Similar increases were seen nationally, where an estimated 500,000 lost insurance over the year, bringing the uninsured population to more than 28.5 million, or about 8.9% of the U.S. population, the Census said.
State health officials said they have not analyzed the cause of the “concerning” rise in uninsured people in Arizona, saying they have not noticed a decline in Medicaid enrollment from one year to the next.
But experts offered a number of possible reasons, from the state’s relatively high undocumented population to the Trump administration’s attempts to dismantle Obamacare.
One possible reason is fear: An official at the nonprofit Arizona Alliance for Community Health Centers said the Trump administration’s headline-grabbing actions against illegal immigrants have likely scared away undocumented people in need of health care.
That fear could extend to migrants who are here legally themselves, Allen Gjersvig, director of navigator and enrollment services at the alliance, said.
“People that have perhaps mixed family immigration status – somebody in the family is not fully documented, others are – they are afraid of being found out,” and subsequently dropping coverage, Gjersvig said.
David Hyman, a Georgetown University Law Center professor, agreed that this population can have an effect on a state’s number of uninsured.
“The states that adjoin our neighbor to the south have historically had much higher uninsurance rates than the northeast United States and the upper Midwest,” he said.

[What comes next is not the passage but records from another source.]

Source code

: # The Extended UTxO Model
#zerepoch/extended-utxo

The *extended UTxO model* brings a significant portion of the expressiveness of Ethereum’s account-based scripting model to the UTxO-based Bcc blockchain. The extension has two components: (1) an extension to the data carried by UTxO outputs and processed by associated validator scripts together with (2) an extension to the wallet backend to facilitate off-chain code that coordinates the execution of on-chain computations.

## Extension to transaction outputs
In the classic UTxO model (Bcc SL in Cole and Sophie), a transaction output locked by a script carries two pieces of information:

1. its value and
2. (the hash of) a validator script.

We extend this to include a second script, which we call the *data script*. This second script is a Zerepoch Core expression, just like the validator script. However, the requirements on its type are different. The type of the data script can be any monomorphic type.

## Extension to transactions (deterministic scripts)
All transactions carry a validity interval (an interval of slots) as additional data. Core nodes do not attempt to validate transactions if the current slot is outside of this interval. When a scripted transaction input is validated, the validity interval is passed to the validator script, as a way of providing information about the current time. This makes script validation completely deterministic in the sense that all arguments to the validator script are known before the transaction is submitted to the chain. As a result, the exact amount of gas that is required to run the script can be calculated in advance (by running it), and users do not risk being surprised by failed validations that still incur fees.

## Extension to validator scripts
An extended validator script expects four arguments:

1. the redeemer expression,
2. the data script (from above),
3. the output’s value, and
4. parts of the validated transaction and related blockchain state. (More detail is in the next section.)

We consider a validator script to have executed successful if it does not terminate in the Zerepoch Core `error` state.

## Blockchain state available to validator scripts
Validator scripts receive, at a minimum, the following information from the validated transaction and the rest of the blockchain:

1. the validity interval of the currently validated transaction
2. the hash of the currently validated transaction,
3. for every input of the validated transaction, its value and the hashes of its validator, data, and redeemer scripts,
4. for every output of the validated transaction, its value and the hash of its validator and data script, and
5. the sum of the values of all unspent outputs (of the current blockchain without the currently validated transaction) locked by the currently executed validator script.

The Pew Research Center estimates about 275,000 people were undocumented in Arizona in 2016.
Some advocates found another reason to blame the Trump administration, pointing to steps it has taken to unravel the Affordable Care Act, one of the signature achievements of President Barack Obama’s administration.
“The Trump administration has done whatever they can to try to sabotage health care for Americans,” Morgan Tucker, Arizona director of Protect Our Care, said.

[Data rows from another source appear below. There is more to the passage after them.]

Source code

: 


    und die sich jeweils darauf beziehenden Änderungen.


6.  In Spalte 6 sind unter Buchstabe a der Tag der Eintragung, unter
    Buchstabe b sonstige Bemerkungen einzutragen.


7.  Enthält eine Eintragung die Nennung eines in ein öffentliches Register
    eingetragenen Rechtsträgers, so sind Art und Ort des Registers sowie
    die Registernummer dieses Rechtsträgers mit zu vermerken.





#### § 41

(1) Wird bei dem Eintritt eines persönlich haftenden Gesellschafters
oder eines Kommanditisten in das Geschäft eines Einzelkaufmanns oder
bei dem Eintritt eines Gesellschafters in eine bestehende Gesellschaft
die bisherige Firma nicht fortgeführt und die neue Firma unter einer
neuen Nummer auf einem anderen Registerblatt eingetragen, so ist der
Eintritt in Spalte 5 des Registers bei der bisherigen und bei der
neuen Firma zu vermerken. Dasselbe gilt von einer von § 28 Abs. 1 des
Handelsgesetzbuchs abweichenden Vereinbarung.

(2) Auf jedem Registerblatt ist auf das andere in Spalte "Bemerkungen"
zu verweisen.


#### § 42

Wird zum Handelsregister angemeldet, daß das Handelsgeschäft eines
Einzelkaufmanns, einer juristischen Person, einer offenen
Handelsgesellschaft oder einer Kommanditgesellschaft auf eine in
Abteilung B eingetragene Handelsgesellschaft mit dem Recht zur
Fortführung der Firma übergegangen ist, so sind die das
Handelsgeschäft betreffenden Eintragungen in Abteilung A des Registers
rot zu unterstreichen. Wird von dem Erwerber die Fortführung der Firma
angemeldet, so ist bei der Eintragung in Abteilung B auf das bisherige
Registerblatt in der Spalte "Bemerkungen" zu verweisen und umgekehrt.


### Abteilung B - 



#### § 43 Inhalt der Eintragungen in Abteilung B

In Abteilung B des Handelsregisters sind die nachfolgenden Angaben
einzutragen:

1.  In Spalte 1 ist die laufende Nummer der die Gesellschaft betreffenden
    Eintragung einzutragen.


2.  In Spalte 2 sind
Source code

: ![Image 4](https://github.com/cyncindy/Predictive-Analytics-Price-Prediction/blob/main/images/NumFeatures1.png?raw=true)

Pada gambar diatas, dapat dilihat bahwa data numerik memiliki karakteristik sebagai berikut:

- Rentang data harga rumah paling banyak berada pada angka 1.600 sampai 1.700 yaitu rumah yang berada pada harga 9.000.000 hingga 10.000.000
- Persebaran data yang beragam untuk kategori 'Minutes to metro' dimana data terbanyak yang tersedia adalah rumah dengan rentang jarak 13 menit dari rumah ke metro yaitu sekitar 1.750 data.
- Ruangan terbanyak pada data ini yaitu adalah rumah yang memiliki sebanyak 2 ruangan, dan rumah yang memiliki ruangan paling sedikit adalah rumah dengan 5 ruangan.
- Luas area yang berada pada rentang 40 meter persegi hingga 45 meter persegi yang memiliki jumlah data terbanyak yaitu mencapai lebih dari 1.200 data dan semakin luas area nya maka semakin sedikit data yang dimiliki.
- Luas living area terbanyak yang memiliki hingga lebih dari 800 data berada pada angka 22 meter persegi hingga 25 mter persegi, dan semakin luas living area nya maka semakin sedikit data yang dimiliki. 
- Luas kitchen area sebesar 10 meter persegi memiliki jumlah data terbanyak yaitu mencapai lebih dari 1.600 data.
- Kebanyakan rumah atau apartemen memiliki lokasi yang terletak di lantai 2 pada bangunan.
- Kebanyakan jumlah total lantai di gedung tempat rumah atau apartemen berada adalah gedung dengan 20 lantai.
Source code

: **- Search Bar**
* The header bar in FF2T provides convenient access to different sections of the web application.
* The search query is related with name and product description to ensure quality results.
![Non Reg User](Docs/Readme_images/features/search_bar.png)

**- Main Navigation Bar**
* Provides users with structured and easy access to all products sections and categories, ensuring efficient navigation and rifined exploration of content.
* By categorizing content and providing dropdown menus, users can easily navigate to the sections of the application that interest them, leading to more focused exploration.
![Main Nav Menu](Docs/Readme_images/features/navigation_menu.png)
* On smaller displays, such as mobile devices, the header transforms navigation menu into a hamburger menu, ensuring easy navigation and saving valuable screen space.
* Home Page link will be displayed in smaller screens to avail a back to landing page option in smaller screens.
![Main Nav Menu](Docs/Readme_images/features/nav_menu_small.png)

The percentage of Americans without insurance fell from 15% in 2012, the year Obamacare took effect, to 9% in 2017, the year Trump took office, according to data from the Kaiser Family Foundation.

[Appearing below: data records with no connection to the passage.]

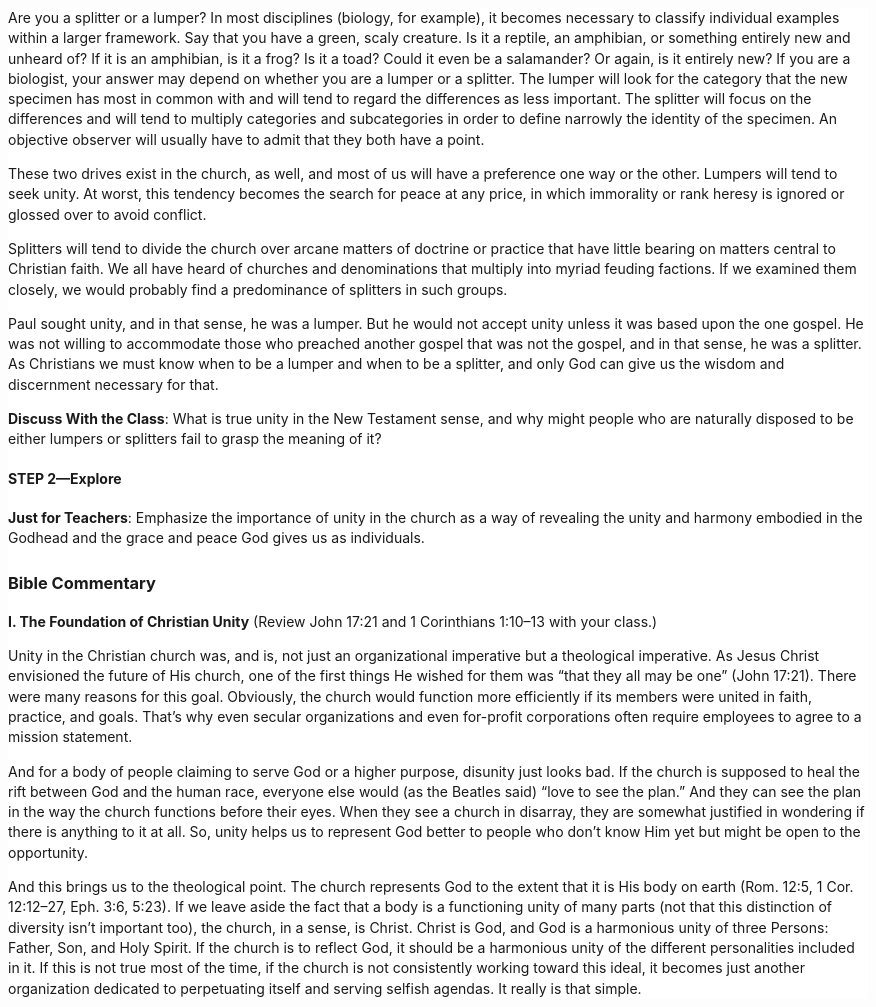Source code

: Are you a splitter or a lumper? In most disciplines (biology, for example), it becomes necessary to classify individual examples within a larger framework. Say that you have a green, scaly creature. Is it a reptile, an amphibian, or something entirely new and unheard of? If it is an amphibian, is it a frog? Is it a toad? Could it even be a salamander? Or again, is it entirely new? If you are a biologist, your answer may depend on whether you are a lumper or a splitter. The lumper will look for the category that the new specimen has most in common with and will tend to regard the differences as less important. The splitter will focus on the differences and will tend to multiply categories and subcategories in order to define narrowly the identity of the specimen. An objective observer will usually have to admit that they both have a point.

These two drives exist in the church, as well, and most of us will have a preference one way or the other. Lumpers will tend to seek unity. At worst, this tendency becomes the search for peace at any price, in which immorality or rank heresy is ignored or glossed over to avoid conflict.

Splitters will tend to divide the church over arcane matters of doctrine or practice that have little bearing on matters central to Christian faith. We all have heard of churches and denominations that multiply into myriad feuding factions. If we examined them closely, we would probably find a predominance of splitters in such groups.

Paul sought unity, and in that sense, he was a lumper. But he would not accept unity unless it was based upon the one gospel. He was not willing to accommodate those who preached another gospel that was not the gospel, and in that sense, he was a splitter. As Christians we must know when to be a lumper and when to be a splitter, and only God can give us the wisdom and discernment necessary for that.

**Discuss With the Class**: What is true unity in the New Testament sense, and why might people who are naturally disposed to be either lumpers or splitters fail to grasp the meaning of it?

#### STEP 2—Explore

**Just for Teachers**: Emphasize the importance of unity in the church as a way of revealing the unity and harmony embodied in the Godhead and the grace and peace God gives us as individuals.

### **Bible Commentary**

**I. The Foundation of Christian Unity** (Review John 17:21 and 1 Corinthians 1:10–13 with your class.)

Unity in the Christian church was, and is, not just an organizational imperative but a theological imperative. As Jesus Christ envisioned the future of His church, one of the first things He wished for them was “that they all may be one” (John 17:21). There were many reasons for this goal. Obviously, the church would function more efficiently if its members were united in faith, practice, and goals. That’s why even secular organizations and even for-profit corporations often require employees to agree to a mission statement.

And for a body of people claiming to serve God or a higher purpose, disunity just looks bad. If the church is supposed to heal the rift between God and the human race, everyone else would (as the Beatles said) “love to see the plan.” And they can see the plan in the way the church functions before their eyes. When they see a church in disarray, they are somewhat justified in wondering if there is anything to it at all. So, unity helps us to represent God better to people who don’t know Him yet but might be open to the opportunity.

And this brings us to the theological point. The church represents God to the extent that it is His body on earth (Rom. 12:5, 1 Cor. 12:12–27, Eph. 3:6, 5:23). If we leave aside the fact that a body is a functioning unity of many parts (not that this distinction of diversity isn’t important too), the church, in a sense, is Christ. Christ is God, and God is a harmonious unity of three Persons: Father, Son, and Holy Spirit. If the church is to reflect God, it should be a harmonious unity of the different personalities included in it. If this is not true most of the time, if the church is not consistently working toward this ideal, it becomes just another organization dedicated to perpetuating itself and serving selfish agendas. It really is that simple.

ACA critics complained that costs for health insurance varied widely in the early years, and they challenged the constitutionality of the “individual mandate,” which required that people get coverage or pay a fine.
Jim Hammond, publisher of the Hertel Report, said that without penalties for passing on insurance, people are just less inclined to make an expensive purchase of a product he called a difficult sale under the best of circumstances.
“The return on your investment is oftentimes not felt,” Hammond said. “You don’t really get a good deal on your insurance unless you get sick.”
The disincentive to get a policy comes as Hyman says costs are increasing. Hammond said the people most affected earn between $65,000 and $70,000 annually, because they have to pay their insurance premiums without any financial help from the government.
“If you make that kind of money, most people think, ‘Oh, well, then you can afford health insurance,’” Hammond said. “But then, if you go out and try to buy it and it’s $800 a month, you might think it’s not worth it.”
Hyman said lower-income workers face the same struggle, as businesses in the agricultural and service sectors typically don’t offer health care coverage.
Tucker said other changes have not helped, such as shorter enrollment periods and diminished access to the healthcare marketplace. She said the advertising budget for the insurance marketplace has also been cut – and she’s not the only one to notice.
Gjersvig points to marketing cuts as the reason why more navigators, or health care guides, cannot be deployed. Navigators, who simplify the complex system for the community and pass along relevant information, are desperately needed, he said.
Hammond said the insurance industry needs to do a better job explaining to people why coverage is so crucial.
“Paying for an office visit or paying for an X-ray or lab work – people can find the money to do that,” he said. “But what if you got cancer? Or what if you were involved in a serious accident?”
“That’s what people are really protecting themselves from when they buy insurance and I don’t think that the insurance industry has really made that entirely clear,” he said.
But Hyman said increased coverage will only do so much if costs keep going up.
“We tend to focus on: Do people have insurance or not,” he said. “But if the cost of health care keeps rising, you’re sort of fighting a losing battle.”